With the pictures left out, restate every entry word for word.

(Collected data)
· · · ·
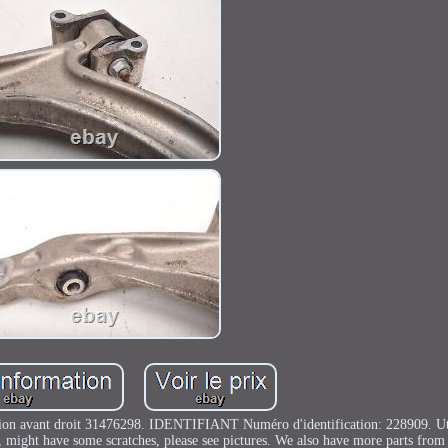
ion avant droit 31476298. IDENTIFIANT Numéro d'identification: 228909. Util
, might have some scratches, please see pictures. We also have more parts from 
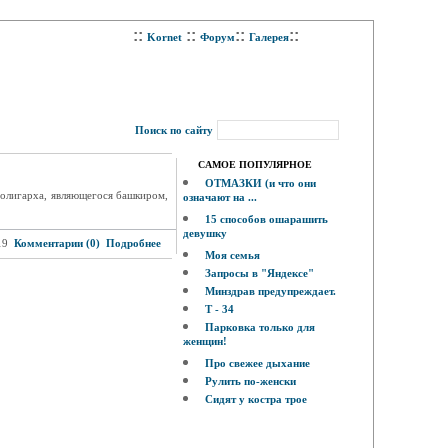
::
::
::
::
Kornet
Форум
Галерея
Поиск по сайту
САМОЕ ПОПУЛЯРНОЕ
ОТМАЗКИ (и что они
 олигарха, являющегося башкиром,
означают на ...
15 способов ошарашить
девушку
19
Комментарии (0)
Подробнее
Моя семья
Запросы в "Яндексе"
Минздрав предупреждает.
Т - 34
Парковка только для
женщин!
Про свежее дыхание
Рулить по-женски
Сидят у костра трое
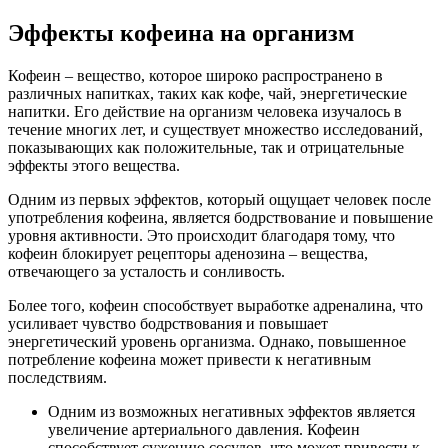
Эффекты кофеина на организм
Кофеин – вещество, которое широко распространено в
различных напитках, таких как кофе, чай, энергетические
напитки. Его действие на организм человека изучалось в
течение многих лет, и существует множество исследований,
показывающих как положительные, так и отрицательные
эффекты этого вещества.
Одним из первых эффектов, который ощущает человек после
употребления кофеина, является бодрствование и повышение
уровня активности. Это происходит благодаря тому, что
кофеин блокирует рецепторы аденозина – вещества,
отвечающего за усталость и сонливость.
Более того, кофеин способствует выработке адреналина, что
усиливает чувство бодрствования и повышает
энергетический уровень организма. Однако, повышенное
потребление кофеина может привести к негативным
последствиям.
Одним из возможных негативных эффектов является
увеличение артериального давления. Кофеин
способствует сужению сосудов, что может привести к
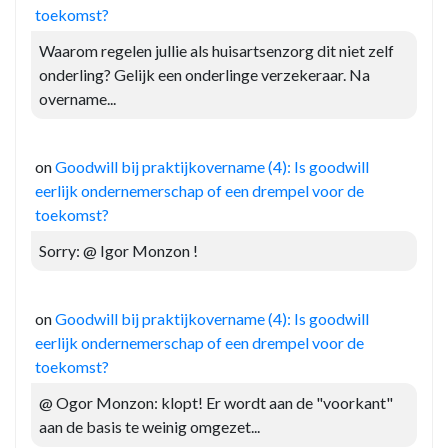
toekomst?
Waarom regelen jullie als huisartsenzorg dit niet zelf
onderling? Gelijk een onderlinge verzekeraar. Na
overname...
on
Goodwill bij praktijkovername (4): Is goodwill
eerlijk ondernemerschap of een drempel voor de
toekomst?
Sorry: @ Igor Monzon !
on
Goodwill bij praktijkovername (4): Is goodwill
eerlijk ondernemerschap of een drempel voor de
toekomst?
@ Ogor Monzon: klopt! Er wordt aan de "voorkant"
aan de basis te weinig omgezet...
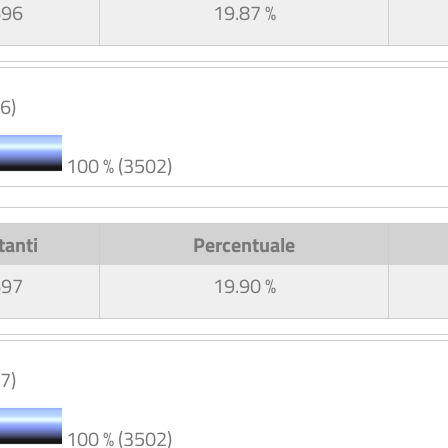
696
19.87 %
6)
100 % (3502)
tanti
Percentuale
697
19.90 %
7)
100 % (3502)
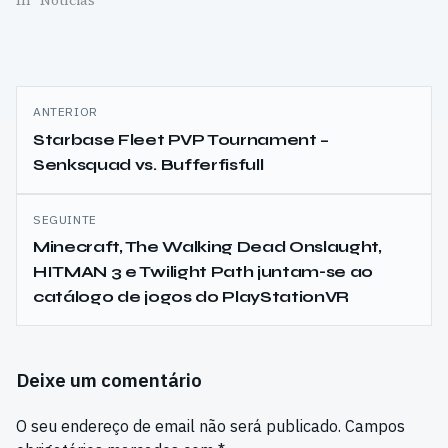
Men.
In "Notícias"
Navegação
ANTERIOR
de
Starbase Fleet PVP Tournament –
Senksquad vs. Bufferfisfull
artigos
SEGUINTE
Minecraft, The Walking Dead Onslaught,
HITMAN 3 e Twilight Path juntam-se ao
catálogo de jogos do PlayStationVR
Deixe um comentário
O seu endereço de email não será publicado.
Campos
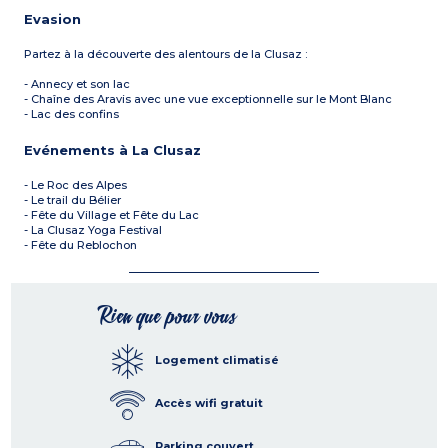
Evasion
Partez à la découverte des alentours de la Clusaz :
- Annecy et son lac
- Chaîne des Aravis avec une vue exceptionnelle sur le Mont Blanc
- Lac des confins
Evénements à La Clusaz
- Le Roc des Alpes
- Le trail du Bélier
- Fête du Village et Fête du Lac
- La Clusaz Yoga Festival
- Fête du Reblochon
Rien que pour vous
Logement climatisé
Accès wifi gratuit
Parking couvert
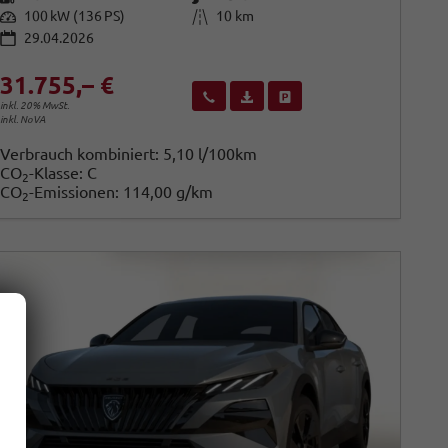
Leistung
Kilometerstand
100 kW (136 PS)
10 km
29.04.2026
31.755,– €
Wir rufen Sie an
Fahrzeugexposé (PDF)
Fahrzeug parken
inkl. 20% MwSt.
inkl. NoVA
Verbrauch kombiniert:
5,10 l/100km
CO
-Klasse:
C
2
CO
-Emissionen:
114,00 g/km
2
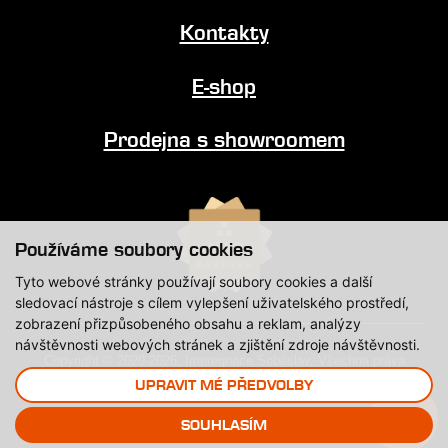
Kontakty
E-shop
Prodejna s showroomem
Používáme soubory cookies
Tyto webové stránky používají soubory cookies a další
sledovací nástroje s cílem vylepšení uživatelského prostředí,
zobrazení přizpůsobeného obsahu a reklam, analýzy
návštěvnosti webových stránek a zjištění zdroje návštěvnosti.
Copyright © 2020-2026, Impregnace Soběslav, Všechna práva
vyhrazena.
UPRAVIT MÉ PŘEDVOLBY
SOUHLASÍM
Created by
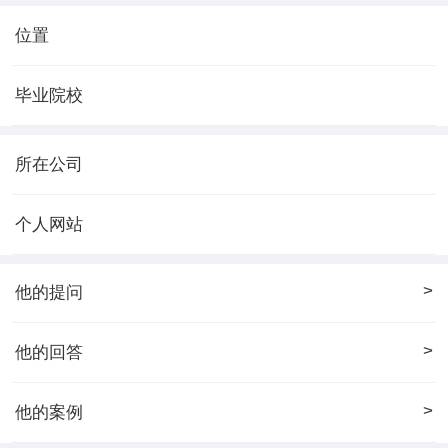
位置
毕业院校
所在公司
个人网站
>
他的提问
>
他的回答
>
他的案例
· · · ·
### Solution to this problem
ion avant droit 31476298. IDENTIFIANT Numéro d'identification: 228909. Util
, might have some scratches, please see pictures. We also have more parts from 
::
::
::
::
Kornet
Форум
Галерея
Поиск по сайту
САМОЕ ПОПУЛЯРНОЕ
ОТМАЗКИ (и что они
 олигарха, являющегося башкиром,
означают на ...
15 способов ошарашить
девушку
19
Комментарии (0)
Подробнее
Моя семья
Запросы в "Яндексе"
Минздрав предупреждает.
Т - 34
Парковка только для
женщин!
Про свежее дыхание
Рулить по-женски
Сидят у костра трое
Эффекты кофеина на организм
Кофеин – вещество, которое широко распространено в
различных напитках, таких как кофе, чай, энергетические
напитки. Его действие на организм человека изучалось в
течение многих лет, и существует множество исследований,
показывающих как положительные, так и отрицательные
эффекты этого вещества.
Одним из первых эффектов, который ощущает человек после
употребления кофеина, является бодрствование и повышение
уровня активности. Это происходит благодаря тому, что
кофеин блокирует рецепторы аденозина – вещества,
отвечающего за усталость и сонливость.
Более того, кофеин способствует выработке адреналина, что
усиливает чувство бодрствования и повышает
энергетический уровень организма. Однако, повышенное
потребление кофеина может привести к негативным
последствиям.
Одним из возможных негативных эффектов является
увеличение артериального давления. Кофеин
способствует сужению сосудов, что может привести к
toekomst?
Waarom regelen jullie als huisartsenzorg dit niet zelf
onderling? Gelijk een onderlinge verzekeraar. Na
overname...
on
Goodwill bij praktijkovername (4): Is goodwill
eerlijk ondernemerschap of een drempel voor de
toekomst?
Sorry: @ Igor Monzon !
on
Goodwill bij praktijkovername (4): Is goodwill
eerlijk ondernemerschap of een drempel voor de
toekomst?
@ Ogor Monzon: klopt! Er wordt aan de "voorkant"
aan de basis te weinig omgezet...
696
19.87 %
6)
100 % (3502)
tanti
Percentuale
697
19.90 %
7)
100 % (3502)
Men.
In "Notícias"
Navegação
ANTERIOR
de
Starbase Fleet PVP Tournament –
Senksquad vs. Bufferfisfull
artigos
SEGUINTE
Minecraft, The Walking Dead Onslaught,
HITMAN 3 e Twilight Path juntam-se ao
catálogo de jogos do PlayStationVR
Deixe um comentário
O seu endereço de email não será publicado.
Campos
Evasion
Partez à la découverte des alentours de la Clusaz :
- Annecy et son lac
- Chaîne des Aravis avec une vue exceptionnelle sur le Mont Blanc
- Lac des confins
Evénements à La Clusaz
- Le Roc des Alpes
- Le trail du Bélier
- Fête du Village et Fête du Lac
- La Clusaz Yoga Festival
- Fête du Reblochon
Rien que pour vous
Logement climatisé
Accès wifi gratuit
Parking couvert
Leistung
Kilometerstand
100 kW (136 PS)
10 km
29.04.2026
31.755,– €
Wir rufen Sie an
Fahrzeugexposé (PDF)
Fahrzeug parken
inkl. 20% MwSt.
inkl. NoVA
Verbrauch kombiniert:
5,10 l/100km
CO
-Klasse:
C
2
CO
-Emissionen:
114,00 g/km
2
Kontakty
E-shop
Prodejna s showroomem
Používáme soubory cookies
Tyto webové stránky používají soubory cookies a další
sledovací nástroje s cílem vylepšení uživatelského prostředí,
zobrazení přizpůsobeného obsahu a reklam, analýzy
návštěvnosti webových stránek a zjištění zdroje návštěvnosti.
Copyright © 2020-2026, Impregnace Soběslav, Všechna práva
vyhrazena.
UPRAVIT MÉ PŘEDVOLBY
SOUHLASÍM
Created by
位置
毕业院校
所在公司
个人网站
>
他的提问
>
他的回答
>
他的案例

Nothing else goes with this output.